Marleen Boschen and Charles Pryor, 10 November 2015
Blue Sun is a project by Marleen Boschen and Charles Pryor in response to a visit to a Solar Farm in Kagoshima, Japan. Here you can read an extract of the short story that accompanies the piece.

Blue Sun

The thick smoke of Oleander hangs heavily over the camp as Icarus steps out; it has been a long night. He looks over the arrangement of IKEA shelters – they found the housing units in an abandoned factory some years ago. Beige, one-room flat-packed houses out of corrugated metal are arranged neatly in rows going up the rocky hill. A thin layer of pulverised volcanic ash slowly falls and settles upon the weathered surface of the shelters, how much more will they take, he thinks.

They need to rest before their venture into the eclipse, the heat is already unbearable. Most villagers have retreated to the old rare-earth mineral mine at the edge of the village, where they spend the worst hours of the day, at least it’s cool. Zenith has been noticed by a few children on their way there. Eagerly they urge her to tell them the Sun Prophecy; the ancient tale about the romance between Sun and Earth, a story of dependency and exploitation, of hubris and empathy. It is the founding mythology of their fledgling community, and today, on the day of the eclipse, they have the feeling that the continuation will be inscribed.





From the darkness before and after the worlds

emerged an alliance beyond the choices that individuals make

a symbiosis for sustaining life as an act of love and deep longing

if we do not act together we will surely perish, sun and earth say

against the darkness they united under the eyes of the stars

the distant admirer, aloof and far away and the nurturer, humid and full of hopes
in the most urgent of times against a cosmic cold

I beg you to face it with courage for they will be foolish

for they will destroy you as they don’t know any better

until the darkness returns and they will understand how we give and take

how we care, earth says. how we burn and suffer, sun says. 


Lost in their thoughts they manage most of the journey to The Farm in silence. Their stride is fast, the sun has almost entirely disappeared behind the moon – the prediction has come true. A soft crunching of dry ground stays with them, as the surrounding mountain ridge disappears in darkness. They are on their way down to the coast where The Farm is floating on a man-made island in the ocean.

The dull shimmer of the solar panels is a strange reminder of a time when saving this planet seemed possible. Being creative, being resourceful, that’s all it would take. Just take the energy from the sun. It’ll be fine; they harvested light, fire, air and water.

Icarus bends the metal mesh of the fencing. Zenith and Pythia squeeze through the hole, moving more slowly now; there is still a strange aura surrounding the place despite its familiarity. They are surrounded by a dull darkness, a glow behind the silhouette of the moon, shiny reflections on their perspired faces. It is still incredibly hot. Previous visitors have left drawings in the dust on the solar panels. You can see the outlines of words.





Clusters of tall knobbly plants thrive along gate entrance 67; their artificial green taint radiates in the eclipse’s light. Icarus, Pythia and Zenith approach in awe and meditatively pull them from the ground. In doing so trying to move on to the next batch as efficiently as possible.

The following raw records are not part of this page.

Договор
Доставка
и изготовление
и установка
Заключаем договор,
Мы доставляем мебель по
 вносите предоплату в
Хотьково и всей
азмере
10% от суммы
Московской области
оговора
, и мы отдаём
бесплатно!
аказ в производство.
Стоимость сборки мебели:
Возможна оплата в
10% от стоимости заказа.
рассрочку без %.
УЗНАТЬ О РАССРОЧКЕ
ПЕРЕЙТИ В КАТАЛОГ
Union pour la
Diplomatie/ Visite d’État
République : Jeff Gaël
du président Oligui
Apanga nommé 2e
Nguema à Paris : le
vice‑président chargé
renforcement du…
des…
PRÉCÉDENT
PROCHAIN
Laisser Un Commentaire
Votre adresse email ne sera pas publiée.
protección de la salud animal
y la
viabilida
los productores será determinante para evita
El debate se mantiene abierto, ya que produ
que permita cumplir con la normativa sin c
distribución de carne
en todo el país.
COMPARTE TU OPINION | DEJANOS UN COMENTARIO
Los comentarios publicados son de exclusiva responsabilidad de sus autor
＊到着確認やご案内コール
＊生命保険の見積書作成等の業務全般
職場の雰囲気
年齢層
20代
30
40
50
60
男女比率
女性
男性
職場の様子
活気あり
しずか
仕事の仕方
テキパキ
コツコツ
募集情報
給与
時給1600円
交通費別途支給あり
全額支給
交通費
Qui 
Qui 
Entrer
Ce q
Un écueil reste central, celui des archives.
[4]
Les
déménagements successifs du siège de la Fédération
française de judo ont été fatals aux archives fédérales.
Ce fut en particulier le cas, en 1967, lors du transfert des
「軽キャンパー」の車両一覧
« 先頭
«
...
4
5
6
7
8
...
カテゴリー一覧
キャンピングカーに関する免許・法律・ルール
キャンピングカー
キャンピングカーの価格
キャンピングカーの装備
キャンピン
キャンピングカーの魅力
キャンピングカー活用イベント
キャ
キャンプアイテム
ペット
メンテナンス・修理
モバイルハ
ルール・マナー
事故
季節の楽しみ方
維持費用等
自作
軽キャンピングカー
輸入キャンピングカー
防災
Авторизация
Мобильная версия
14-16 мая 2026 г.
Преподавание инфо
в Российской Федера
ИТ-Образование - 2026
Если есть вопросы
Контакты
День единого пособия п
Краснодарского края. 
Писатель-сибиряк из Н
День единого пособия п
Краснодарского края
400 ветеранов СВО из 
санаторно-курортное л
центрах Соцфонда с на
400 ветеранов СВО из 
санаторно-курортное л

Pythia pulls the largest and most evolved specimen from the ground. She looks at it with great detail. The reverse respiration process has already started, triggered by the eclipse. Translucent green stems grow vertically from the ash, looking closer, strands of veins pulsate moving water to the plants crucial organs. Large pouches droop below the leaves, water gushing in. When one pouch reaches its full capacity the veins redirect the flow to the following pouch. They place them in the moist plastic containers they’ve brought, filled with the smallest amount of precious water to keep the roots alive during the journey.




Just before their tanks are full a tremor travels through the farm. The panels are moving slightly, swaying back and forth. It’s not a strong earthquake but the tremor is constant.

Icarus looks up at the sky, seriously distressed. ‘Shit, is the sun coming back already? Maybe this is a sign?’ At the same moment The Farm’s intruder alarm is triggered, an artificial bird song plays out across the field. They get up, ready to leave, the tanks strapped to their backs. But Pythia appears frozen in her movements, her face blank. She starts to slowly walk towards the nearby sea barrier, which protects The Farm from the ocean. Before they can stop her, she climbs the wall and stands, still, looking out: the sea, the sky, still dark. Without noticing she stops hearing them, far behind her now, inaudible beneath the surf, the horizon, the waves, emerging from featurelessness. The first fragments of sunlight, reflecting on the breaking waves.